Harijan, 25-1-1948, and Prarthana Pravachan-II, pp. 309-12

Notes

  • 1. Lying in bed Gandhiji spoke this in Hindi on the microphone. What follows had been dictated earlier in English and its translation in Hindi was read out at the prayer meeting. The report in Harijan has been collated with the Hindi version in Prarthana Pravachan.
  • 2. For the Government’s earlier stand, regarding the payment of cash balances to Pakistan as enunciated by Vallabhbhai Patel, vide Appendix V(A).
  • 3. For the Government communique regarding the latest decision, vide Appendix V (B).
  • 4. The Communal Award which was published on August 8, 1932
  • 5. Gandhiji had gone on fast on September 20, 1932, in protest against the provision of separate electorates for the Depressed Classes. He broke his fast on September 26, following the Poona Pact. Vide Vol. LI.
  • 6. Vide also footnote 2, pp. 426 and 438.

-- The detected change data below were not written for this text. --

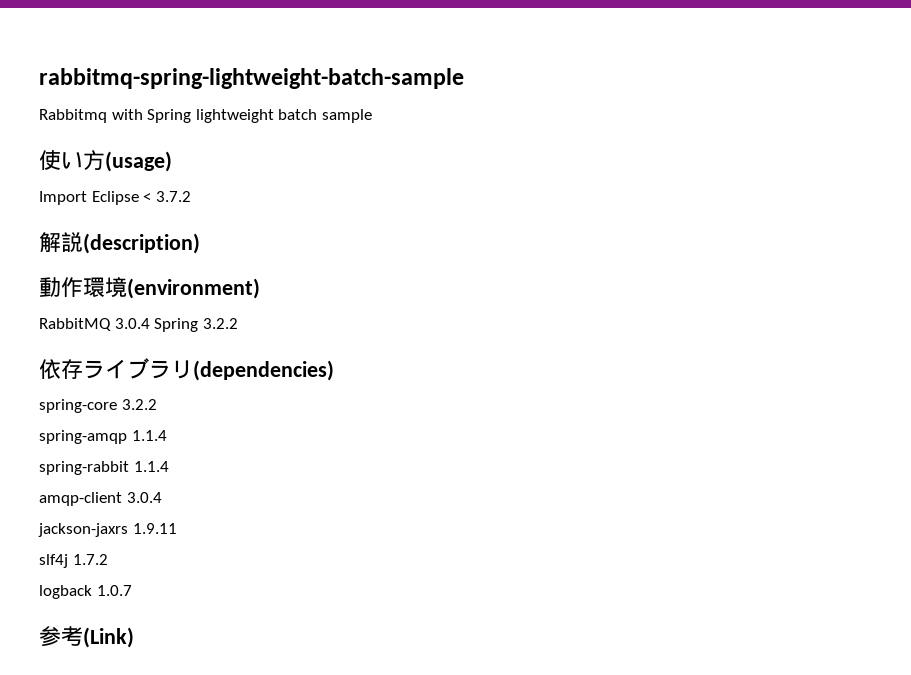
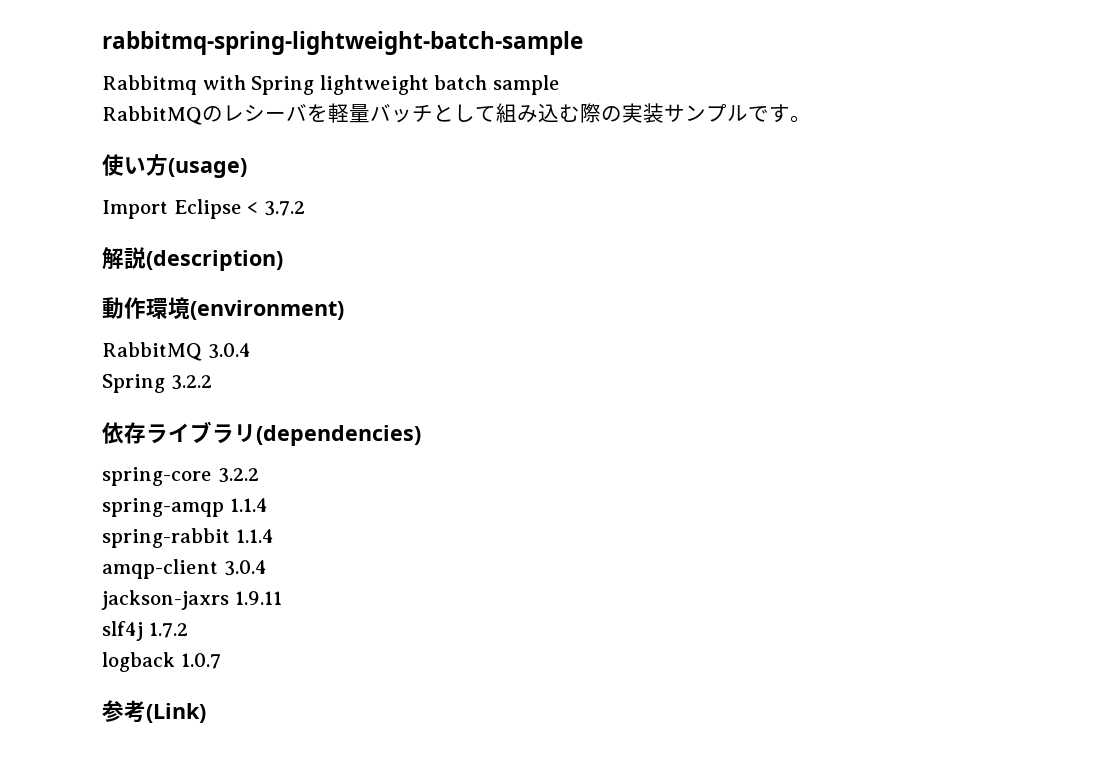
(372, 116) none -> [102,103,811,125] // RabbitMQのレシーバを軽量バッチとして組み込む際の実装サンプルです。
(150, 323) none -> (251, 351) //

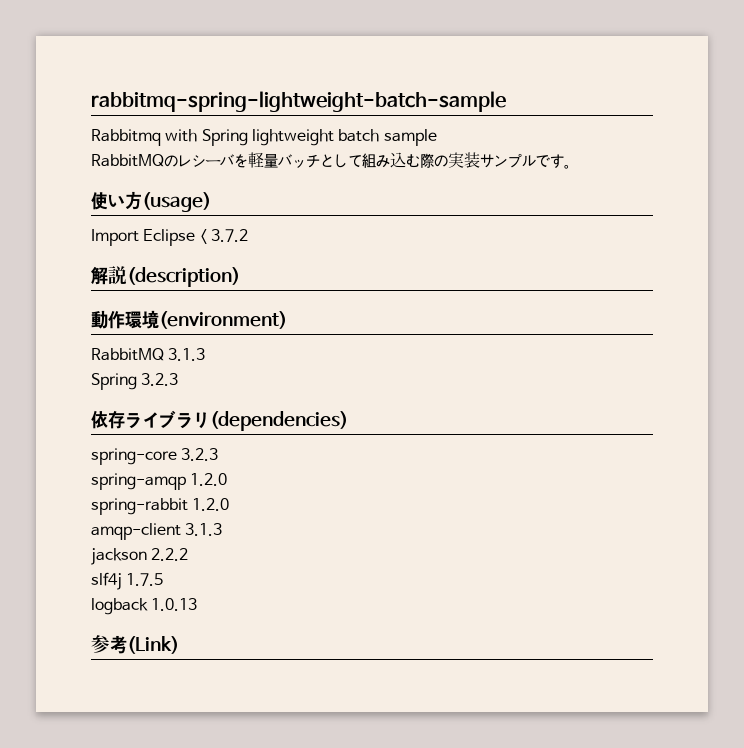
[207,343,251,359] [102,374,212,393] 3.0.4 // Spring 3.2.2 -> [168,348,206,361] [91,373,179,390] 3.1.3 // Spring 3.2.3
[217,468,259,483] 3.2.2 -> [181,448,219,461] 3.2.3
[229,498,268,512] 1.1.4 -> [190,473,228,486] 1.2.0
[235,529,274,543] 1.1.4 -> [192,498,230,511] 1.2.0
[223,560,267,576] [101,590,282,610] 3.0.4 // jackson-jaxrs 1.9.11 -> [185,523,223,536] [91,548,189,565] 3.1.3 // jackson 2.2.2
[148,622,188,638] 1.7.2 -> [126,573,164,586] 1.7.5
[180,653,221,669] 1.0.7 -> [151,598,198,611] 1.0.13

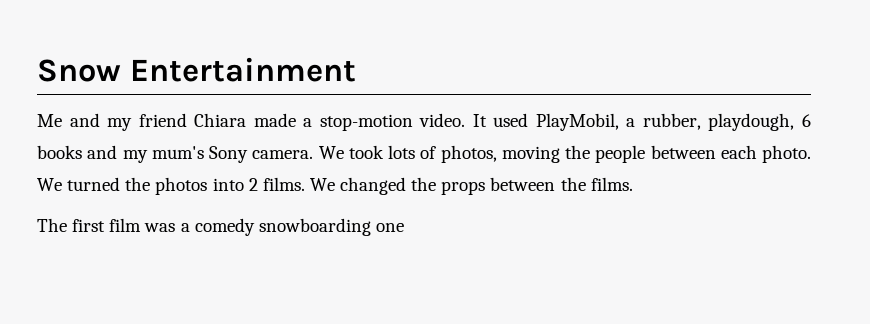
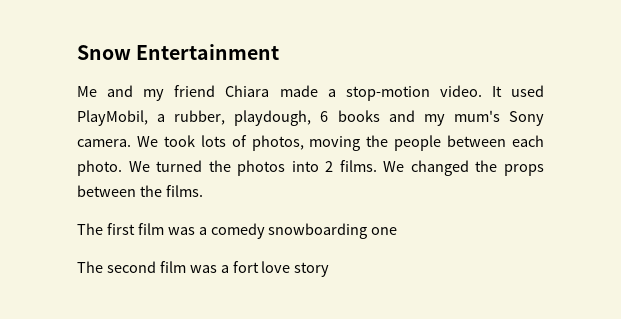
(404, 227) none -> [77,261,330,277] // The second film was a fort love story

  • 7. Ghulam Mohammad, Finance Minister of Pakistan, referring to Government of India’s decision, said: “I am glad that Mahatma Gandhi’s efforts have been fruitful and that he has succeeded in making the Government of India see the error of its ways and save it from a most untenable position.“
  • 8. Men and women filed past Gandhiji as he lay on his cot. As Gandhiji’s kidneys were not functioning properly Abul Kalam Azad suggested that he should have some mosambi juice mixed with water. Gandhiji refused to take anything but sour lime and said that he was aware of the damage to his body and that the reason for it was lack of perfect faith in Ramanama.